Rewrite everything from the line containing "Администратор" down to the line containing "این قسمت نباید خالی رها شود", changing "бесплатная" to "свободная" and leaving the rest as is.
*** EXTRACTED RECORDS ***
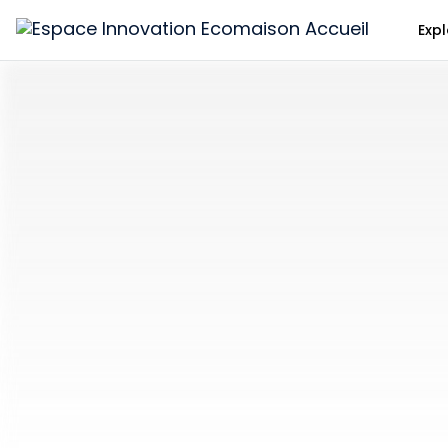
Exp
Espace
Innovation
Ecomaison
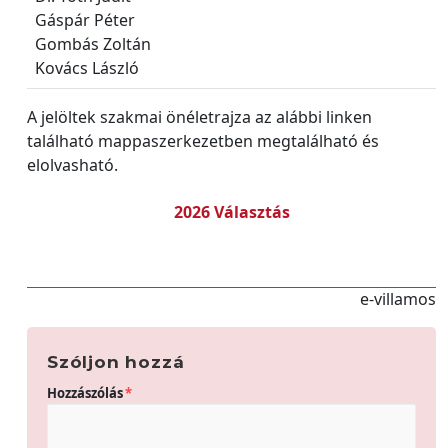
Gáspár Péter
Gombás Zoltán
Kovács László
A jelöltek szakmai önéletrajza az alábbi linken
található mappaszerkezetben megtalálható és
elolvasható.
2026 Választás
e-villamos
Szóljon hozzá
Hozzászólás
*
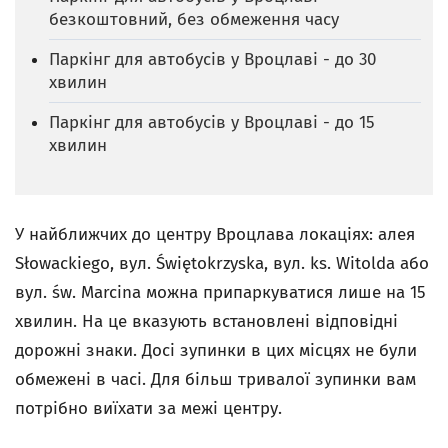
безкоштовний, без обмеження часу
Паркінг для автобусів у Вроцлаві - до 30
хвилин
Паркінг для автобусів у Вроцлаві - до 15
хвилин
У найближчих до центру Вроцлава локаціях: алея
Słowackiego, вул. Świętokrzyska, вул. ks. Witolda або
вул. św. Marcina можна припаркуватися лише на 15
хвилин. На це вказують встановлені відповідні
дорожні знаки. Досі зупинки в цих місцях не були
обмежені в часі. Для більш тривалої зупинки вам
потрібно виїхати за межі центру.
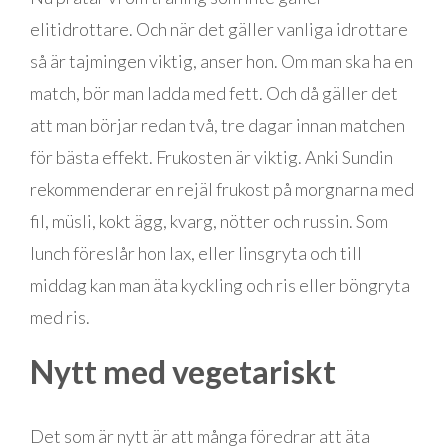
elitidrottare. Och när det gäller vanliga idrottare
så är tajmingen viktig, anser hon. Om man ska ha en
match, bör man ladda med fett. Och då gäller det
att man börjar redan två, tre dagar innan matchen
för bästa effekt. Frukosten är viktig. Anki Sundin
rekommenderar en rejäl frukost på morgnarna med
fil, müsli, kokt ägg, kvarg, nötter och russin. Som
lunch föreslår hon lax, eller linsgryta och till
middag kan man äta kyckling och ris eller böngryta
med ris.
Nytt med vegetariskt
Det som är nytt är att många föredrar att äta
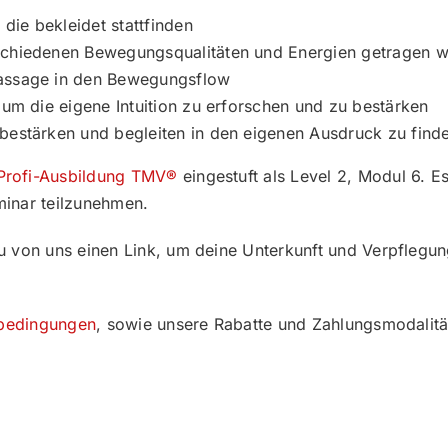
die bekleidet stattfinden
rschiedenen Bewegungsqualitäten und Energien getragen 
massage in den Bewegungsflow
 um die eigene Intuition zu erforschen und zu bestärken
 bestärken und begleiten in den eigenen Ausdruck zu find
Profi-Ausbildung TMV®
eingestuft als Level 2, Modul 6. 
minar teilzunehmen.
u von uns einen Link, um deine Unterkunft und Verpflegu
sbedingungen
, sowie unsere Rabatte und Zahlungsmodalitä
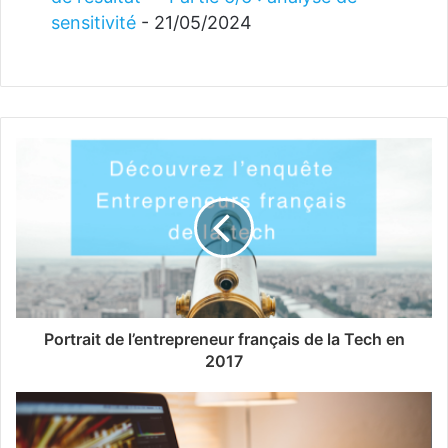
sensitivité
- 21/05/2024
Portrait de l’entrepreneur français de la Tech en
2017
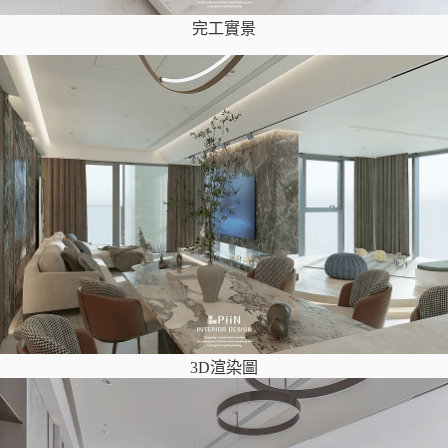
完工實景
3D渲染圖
*** End of EXTRACTED RECORDS ***
*** EXTRACTED RECORDS ***
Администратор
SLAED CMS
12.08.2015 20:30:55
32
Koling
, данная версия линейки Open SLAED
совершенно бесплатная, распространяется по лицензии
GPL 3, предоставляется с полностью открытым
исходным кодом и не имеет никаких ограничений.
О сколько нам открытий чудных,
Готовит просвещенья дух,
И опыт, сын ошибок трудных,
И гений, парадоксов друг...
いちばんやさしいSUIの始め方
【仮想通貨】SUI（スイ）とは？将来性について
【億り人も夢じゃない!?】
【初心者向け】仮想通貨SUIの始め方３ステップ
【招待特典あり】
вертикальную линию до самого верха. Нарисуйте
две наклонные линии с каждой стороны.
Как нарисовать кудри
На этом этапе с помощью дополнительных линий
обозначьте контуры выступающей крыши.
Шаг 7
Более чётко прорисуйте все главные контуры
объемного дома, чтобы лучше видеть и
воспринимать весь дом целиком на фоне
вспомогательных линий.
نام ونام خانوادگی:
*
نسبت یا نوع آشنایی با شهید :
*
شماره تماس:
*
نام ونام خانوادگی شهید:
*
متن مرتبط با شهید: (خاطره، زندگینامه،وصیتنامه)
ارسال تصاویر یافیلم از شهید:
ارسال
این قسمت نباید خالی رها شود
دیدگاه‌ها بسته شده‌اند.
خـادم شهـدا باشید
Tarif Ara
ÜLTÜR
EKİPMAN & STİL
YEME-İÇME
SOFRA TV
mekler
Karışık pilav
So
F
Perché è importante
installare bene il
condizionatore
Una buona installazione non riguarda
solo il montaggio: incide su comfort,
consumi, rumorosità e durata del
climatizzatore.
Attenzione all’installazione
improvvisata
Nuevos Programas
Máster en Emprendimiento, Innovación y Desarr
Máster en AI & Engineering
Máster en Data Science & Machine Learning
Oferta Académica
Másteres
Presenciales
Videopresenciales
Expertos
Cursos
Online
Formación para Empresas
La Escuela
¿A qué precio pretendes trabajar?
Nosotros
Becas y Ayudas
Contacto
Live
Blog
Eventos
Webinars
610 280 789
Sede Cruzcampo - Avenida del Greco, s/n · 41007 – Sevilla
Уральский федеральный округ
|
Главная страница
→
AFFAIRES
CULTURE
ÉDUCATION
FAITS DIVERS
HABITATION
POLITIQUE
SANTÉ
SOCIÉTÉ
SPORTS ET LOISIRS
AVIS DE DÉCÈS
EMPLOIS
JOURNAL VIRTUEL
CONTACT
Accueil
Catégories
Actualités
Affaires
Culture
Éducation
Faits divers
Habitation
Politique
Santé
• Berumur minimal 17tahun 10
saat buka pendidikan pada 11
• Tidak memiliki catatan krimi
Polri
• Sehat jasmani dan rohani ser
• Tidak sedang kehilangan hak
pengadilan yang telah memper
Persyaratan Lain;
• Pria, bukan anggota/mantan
*** End of EXTRACTED RECORDS ***
_YOUR RESPONSE_
Администратор
SLAED CMS
12.08.2015 20:30:55
32
Koling
, данная версия линейки Open SLAED
совершенно свободная, распространяется по лицензии
GPL 3, предоставляется с полностью открытым
исходным кодом и не имеет никаких ограничений.
О сколько нам открытий чудных,
Готовит просвещенья дух,
И опыт, сын ошибок трудных,
И гений, парадоксов друг...
いちばんやさしいSUIの始め方
【仮想通貨】SUI（スイ）とは？将来性について
【億り人も夢じゃない!?】
【初心者向け】仮想通貨SUIの始め方３ステップ
【招待特典あり】
вертикальную линию до самого верха. Нарисуйте
две наклонные линии с каждой стороны.
Как нарисовать кудри
На этом этапе с помощью дополнительных линий
обозначьте контуры выступающей крыши.
Шаг 7
Более чётко прорисуйте все главные контуры
объемного дома, чтобы лучше видеть и
воспринимать весь дом целиком на фоне
вспомогательных линий.
نام ونام خانوادگی:
*
نسبت یا نوع آشنایی با شهید :
*
شماره تماس:
*
نام ونام خانوادگی شهید:
*
متن مرتبط با شهید: (خاطره، زندگینامه،وصیتنامه)
ارسال تصاویر یافیلم از شهید:
ارسال
این قسمت نباید خالی رها شود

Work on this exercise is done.